_ABOUT THIS EXERCISE:_ Check each line of the data for the string "lines". Report how many have it, and give nothing else.

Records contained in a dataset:
>>>>>

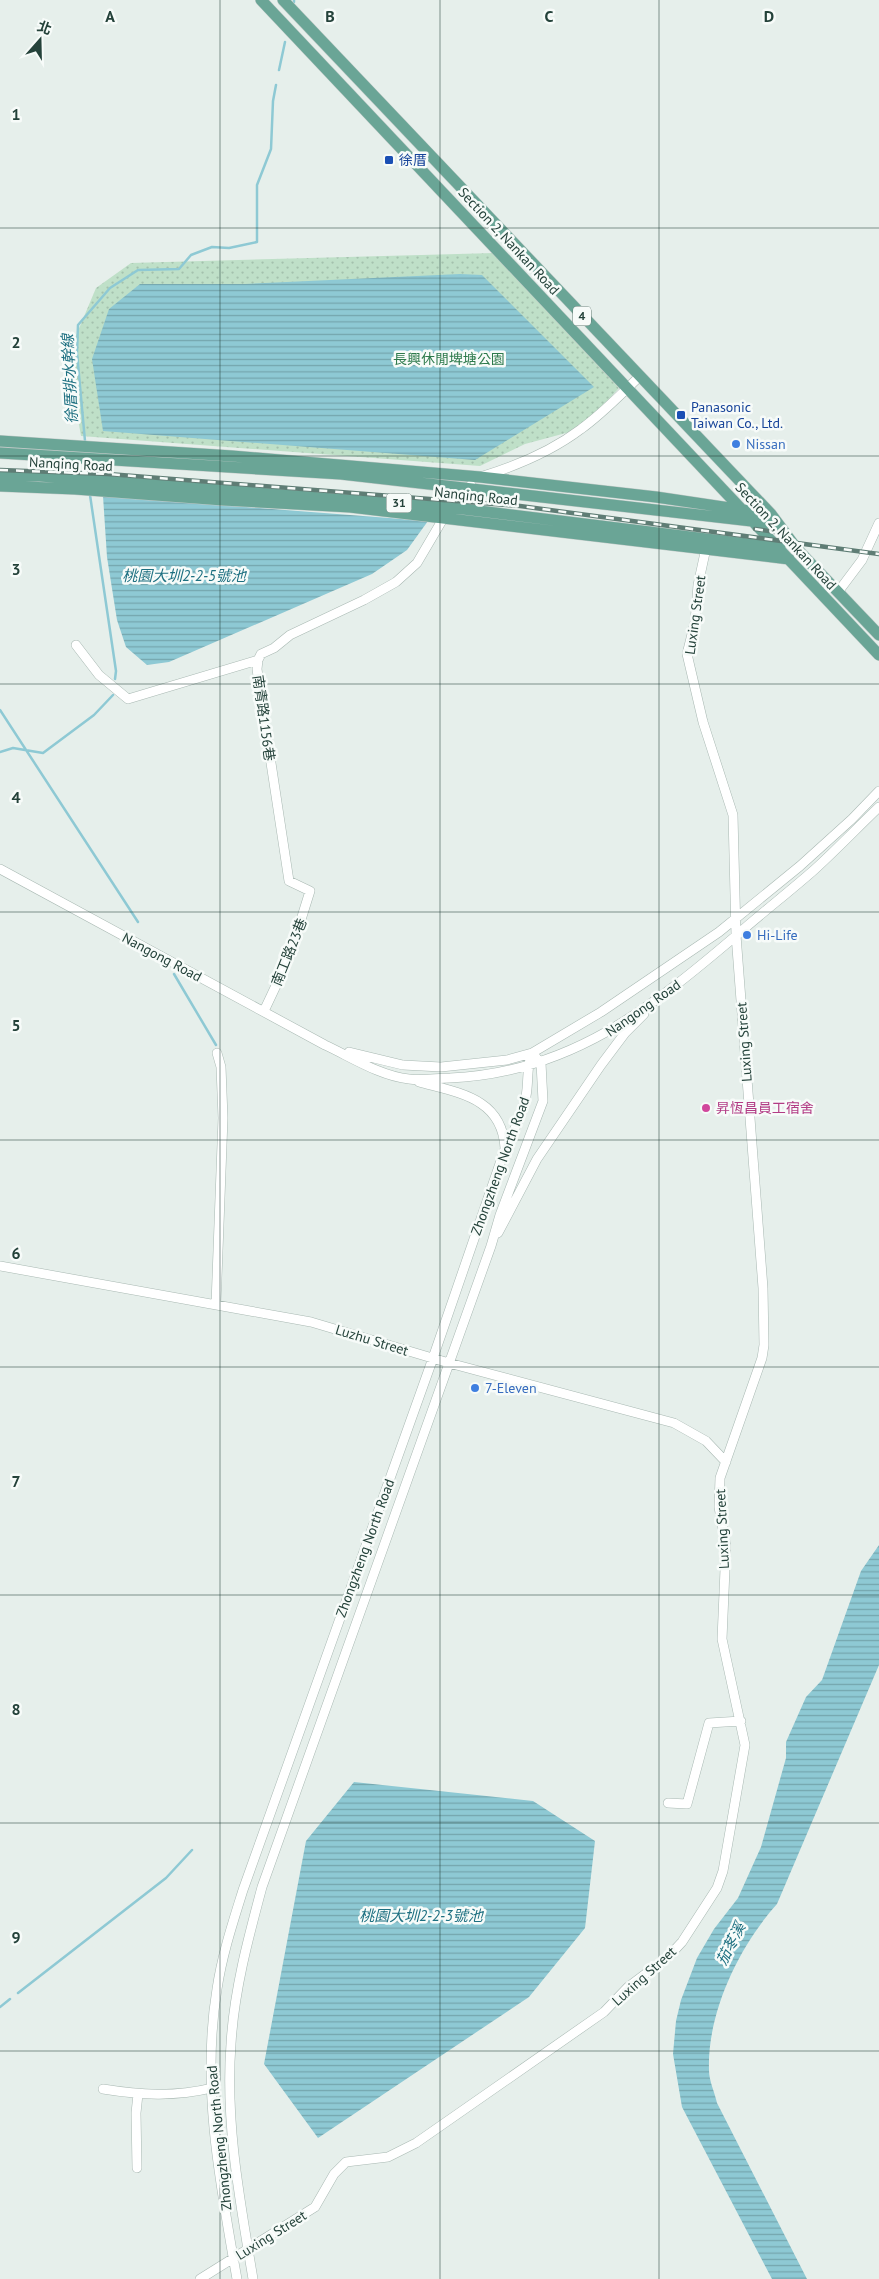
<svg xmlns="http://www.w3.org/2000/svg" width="879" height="2279" font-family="'PT Sans','Noto Sans TC',sans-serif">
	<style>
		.grass { fill: url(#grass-dots) }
		.water { fill: url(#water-rules) }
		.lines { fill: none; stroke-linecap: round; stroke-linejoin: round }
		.stream { stroke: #8ec9d4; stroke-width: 2.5 }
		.minor-casing { stroke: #a8b8b2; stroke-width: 10 }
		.major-casing { stroke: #c2cac8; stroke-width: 12 }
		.minor { stroke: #fff; stroke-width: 9 }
		.major { stroke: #6aa596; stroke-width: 11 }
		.rail-casing { stroke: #5f7d75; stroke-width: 4.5 }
		.rail { stroke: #f7fbf9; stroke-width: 2.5; stroke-dasharray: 8; stroke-linecap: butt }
		.grid { fill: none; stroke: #24423a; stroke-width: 1; stroke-opacity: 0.55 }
		.transit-dot { fill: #1a4fb4; stroke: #f7fbf9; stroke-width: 2 }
		.shop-dot { fill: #3f7fe0; stroke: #f7fbf9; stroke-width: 2 }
		.hotel-dot { fill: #d1479c; stroke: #f7fbf9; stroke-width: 2 }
		.labels { text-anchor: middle; stroke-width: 5; stroke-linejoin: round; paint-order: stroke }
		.shield { fill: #f7fbf9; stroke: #637a73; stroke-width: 1 }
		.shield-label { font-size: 12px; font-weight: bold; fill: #24423a }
		.transit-label { font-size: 14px; fill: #164399; stroke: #f7fbf9; text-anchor: start }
		.street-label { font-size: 14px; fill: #24423a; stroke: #f7fbf9 }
		.park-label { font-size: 14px; fill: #2d7a4b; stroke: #f7fbf9 }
		.shop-label { font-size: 14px; fill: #366cbe; stroke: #f7fbf9; text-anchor: start }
		.hotel-label { font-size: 14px; fill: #b23c85; stroke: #f7fbf9; text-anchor: start }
		.water-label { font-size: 15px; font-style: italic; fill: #1c6f80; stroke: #f7fbf9 }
		.grid-label { font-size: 16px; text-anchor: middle; font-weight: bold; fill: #24423a; stroke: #f7fbf9; stroke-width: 5; stroke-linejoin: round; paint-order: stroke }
	</style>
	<defs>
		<pattern id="grass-dots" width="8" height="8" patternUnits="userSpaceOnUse" patternTransform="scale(1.25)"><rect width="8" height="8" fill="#bfe0c8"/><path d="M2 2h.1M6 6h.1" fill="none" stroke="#a4c1ad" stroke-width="1.8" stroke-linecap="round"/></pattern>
		<pattern id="water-rules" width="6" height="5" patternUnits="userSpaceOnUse" patternTransform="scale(1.25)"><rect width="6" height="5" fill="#8ec9d4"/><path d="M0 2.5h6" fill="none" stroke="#74a5ad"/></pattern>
	</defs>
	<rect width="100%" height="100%" fill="#e6efeb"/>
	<!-- grass -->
	<path class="grass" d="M 494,253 L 619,388 L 581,429 L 525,444 L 480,466 L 81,436 L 67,357 L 96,288 L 131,263 Z"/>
	<!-- water -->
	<path class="water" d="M 460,274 L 482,275 L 594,387 L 475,460 L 103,431 L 92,359 L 109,309 L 140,284 L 245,284 Z
		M 103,496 L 428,521 L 407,550 L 372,574 L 169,662 L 147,665 L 126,647 L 117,620 L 107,557 Z
		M 879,1545 L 879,1665 L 777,1904 C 739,1946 707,2013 709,2070 C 709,2081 715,2093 717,2103 L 807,2279 L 772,2279 L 682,2107 L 673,2054 L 676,2021 L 681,2000 L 697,1958 L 714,1929 L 738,1898 L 761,1847 L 786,1758 L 786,1742 L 806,1697 L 822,1680 L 861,1571 Z
		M 354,1782 L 533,1801 L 595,1841 L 585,1928 L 529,1997 L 318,2138 L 264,2064 L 306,1841 Z"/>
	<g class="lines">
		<!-- stream -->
		<path class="stream" d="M 294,2 L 294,0
			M 279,70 L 285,42
			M 85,441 L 77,353 L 78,325 L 110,288 L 138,270 L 179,269 L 191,255 L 212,247 L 229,248 L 257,242 L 257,185 L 271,149 L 273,101 L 276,85
			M 87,462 L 88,475
			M 90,495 L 116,671 L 115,679
			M 0,710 L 138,922
			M 0,752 L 13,748 L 43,753 L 94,715 L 113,695
			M 174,974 L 216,1045
			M 18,1993 L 166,1878 L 192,1850
			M 0,2007 L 10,1999"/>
		<!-- minor casing -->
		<g class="minor-casing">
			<path id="minor" d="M 483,476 C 516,466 553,450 581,429 C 602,414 620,395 639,377
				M 838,592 L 862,560 L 879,523
				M 76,645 L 99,675 L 128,699 L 258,660
				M 0,869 L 325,1045 C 351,1057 380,1076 409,1079 C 422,1081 437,1078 450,1078 C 570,1073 651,1008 738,934 C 763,912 789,892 814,870 C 836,850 857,828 879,807
				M 264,1011 L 289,958 L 310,891 L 289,881 L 260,691 L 257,669 L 258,660 L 261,654 L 274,648 L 290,635 L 364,600 L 396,582 L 417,563 L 450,507 L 471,485
				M 349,1052 L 403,1065 L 441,1067 L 507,1060 L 532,1053 L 601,1012 L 719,932 L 800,866 L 852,819 L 879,791
				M 419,1082 C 459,1093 502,1098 505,1148
				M 498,1233 L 537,1159 L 601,1065 L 625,1033 L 644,1014
				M 0,1266 L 311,1322 L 449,1363 L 674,1423 L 706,1441 L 726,1462
				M 216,1304 L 223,1118 L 221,1067 L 217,1053
				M 668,1803 L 687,1804 L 709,1723 L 741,1721
				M 103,2089 C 140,2095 175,2097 212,2088
				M 137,2168 L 136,2113 L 138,2094
				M 200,2279 L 315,2207 L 334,2174 L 346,2162 L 388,2157 L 416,2143 L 604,2012 L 628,1987 L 668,1957 L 682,1942 L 717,1888 L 723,1871 L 745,1745 L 722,1639 L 726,1546 L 719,1507 L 720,1478 L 762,1358 L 764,1345 L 763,1288 L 736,935 L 733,815 L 703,722 L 687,654 L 695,622 L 698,585 L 706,548
				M 237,2279 C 220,2184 201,2085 217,1989 C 222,1955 233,1922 243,1890 L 433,1358 L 505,1149 C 514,1132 522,1114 526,1096 C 529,1081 526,1067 532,1053 L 541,1063 L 543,1101 L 500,1215 L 491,1246 L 262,1887 C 248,1939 234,1991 231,2044 C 225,2123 240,2201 253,2279"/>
		</g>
		<!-- major casing -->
		<g class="major-casing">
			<path id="major" d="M 261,0 L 879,655
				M 283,0 L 771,514 L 797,549 L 879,635
				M 0,441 L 232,456 L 480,477 L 656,497 L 771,514
				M 0,453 L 341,474 L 778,524
				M 0,476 L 40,476 L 463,509 L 780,548
				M 0,486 L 75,489 L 223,500 L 350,507 L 789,559"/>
		</g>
		<!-- minor -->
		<use href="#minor" class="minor"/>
		<!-- major -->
		<use href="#major" class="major"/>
		<!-- rail casing -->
		<g class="rail-casing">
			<path id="rail" d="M 0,470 L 108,474 L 520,506 L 879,554
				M 755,529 L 789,534"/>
		</g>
		<!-- rail -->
		<use href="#rail" class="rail"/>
	</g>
	<!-- grid -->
	<path class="grid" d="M 220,0 L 220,2279M 440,0 L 440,2279M 659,0 L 659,2279M 0,228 L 879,228M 0,456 L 879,456M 0,684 L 879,684M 0,912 L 879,912M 0,1140 L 879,1140M 0,1367 L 879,1367M 0,1595 L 879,1595M 0,1823 L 879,1823M 0,2051 L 879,2051"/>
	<!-- markers -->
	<g class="transit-dot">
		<rect x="384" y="155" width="10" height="10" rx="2.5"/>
		<rect x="676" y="410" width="10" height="10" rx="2.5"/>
	</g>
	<g class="shop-dot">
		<circle cx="736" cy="444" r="5"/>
		<circle cx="747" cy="935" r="5"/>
		<circle cx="475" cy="1388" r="5"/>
	</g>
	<circle class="hotel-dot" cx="706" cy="1108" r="5"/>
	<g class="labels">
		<!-- shield labels -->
		<g class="shield">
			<rect x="573" y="306.5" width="18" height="19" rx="4"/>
			<rect x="386.5" y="493.5" width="25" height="19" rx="4"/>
		</g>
		<g class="shield-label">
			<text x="582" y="320">4</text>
			<text x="399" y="507">31</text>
		</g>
		<!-- transit labels -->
		<g class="transit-label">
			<text x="399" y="165">徐厝</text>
			<text x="691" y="412">Panasonic<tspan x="691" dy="16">Taiwan Co., Ltd.</tspan></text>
		</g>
		<!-- street labels -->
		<g class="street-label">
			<text transform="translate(509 241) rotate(47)" y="5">Section 2, Nankan Road</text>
			<text transform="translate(71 464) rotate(3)" y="5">Nanqing Road</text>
			<text transform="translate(476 496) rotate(6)" y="5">Nanqing Road</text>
			<text transform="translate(786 536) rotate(47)" y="5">Section 2, Nankan Road</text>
			<text transform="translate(695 615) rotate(-82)" y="5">Luxing Street</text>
			<text transform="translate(264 718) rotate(82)" y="5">南青路1156巷</text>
			<text transform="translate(289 952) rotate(-68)" y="5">南工路23巷</text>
			<text transform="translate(162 957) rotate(28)" y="5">Nangong Road</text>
			<text transform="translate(643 1008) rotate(-35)" y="5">Nangong Road</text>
			<text transform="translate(744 1042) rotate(-94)" y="5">Luxing Street</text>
			<text transform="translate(500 1166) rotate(-70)" y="5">Zhongzheng North Road</text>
			<text transform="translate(372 1340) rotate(17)" y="5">Luzhu Street</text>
			<text transform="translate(722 1529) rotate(-93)" y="5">Luxing Street</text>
			<text transform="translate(365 1548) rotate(-70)" y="5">Zhongzheng North Road</text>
			<text transform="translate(644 1976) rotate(-42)" y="5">Luxing Street</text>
			<text transform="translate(219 2138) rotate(-96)" y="5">Zhongzheng North Road</text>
			<text transform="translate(271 2235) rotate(-32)" y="5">Luxing Street</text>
		</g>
		<!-- park labels -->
		<g class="park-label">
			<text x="449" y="364">長興休閒埤塘公園</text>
		</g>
		<!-- shop labels -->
		<g class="shop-label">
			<text x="746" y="449">Nissan</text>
			<text x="757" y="940">Hi-Life</text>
			<text x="485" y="1393">7-Eleven</text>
		</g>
		<!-- hotel labels -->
		<g class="hotel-label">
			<text x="716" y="1113">昇恆昌員工宿舍</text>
		</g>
		<!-- water labels -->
		<g class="water-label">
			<text transform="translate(70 379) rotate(-93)" y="5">徐厝排水幹線</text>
			<text x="184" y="581">桃園大圳2-2-5號池</text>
			<text x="421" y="1921">桃園大圳2-2-3號池</text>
			<text transform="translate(731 1944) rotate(-63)" y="5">茄苳溪</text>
		</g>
	</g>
	<g class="grid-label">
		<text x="110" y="22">A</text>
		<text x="330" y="22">B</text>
		<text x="549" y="22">C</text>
		<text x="769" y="22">D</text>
		<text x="16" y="120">1</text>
		<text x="16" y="348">2</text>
		<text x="16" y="575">3</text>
		<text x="16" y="803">4</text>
		<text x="16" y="1031">5</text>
		<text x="16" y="1259">6</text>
		<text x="16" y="1487">7</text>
		<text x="16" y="1715">8</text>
		<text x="16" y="1943">9</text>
	</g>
	<!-- north arrow -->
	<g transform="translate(40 40) rotate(20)" stroke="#f7fbf9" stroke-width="4" paint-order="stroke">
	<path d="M0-4L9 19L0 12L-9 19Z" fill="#24423a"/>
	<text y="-8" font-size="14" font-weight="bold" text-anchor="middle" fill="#24423a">北</text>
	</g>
</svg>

<<<<<

_TASK RESPONSE:_ 2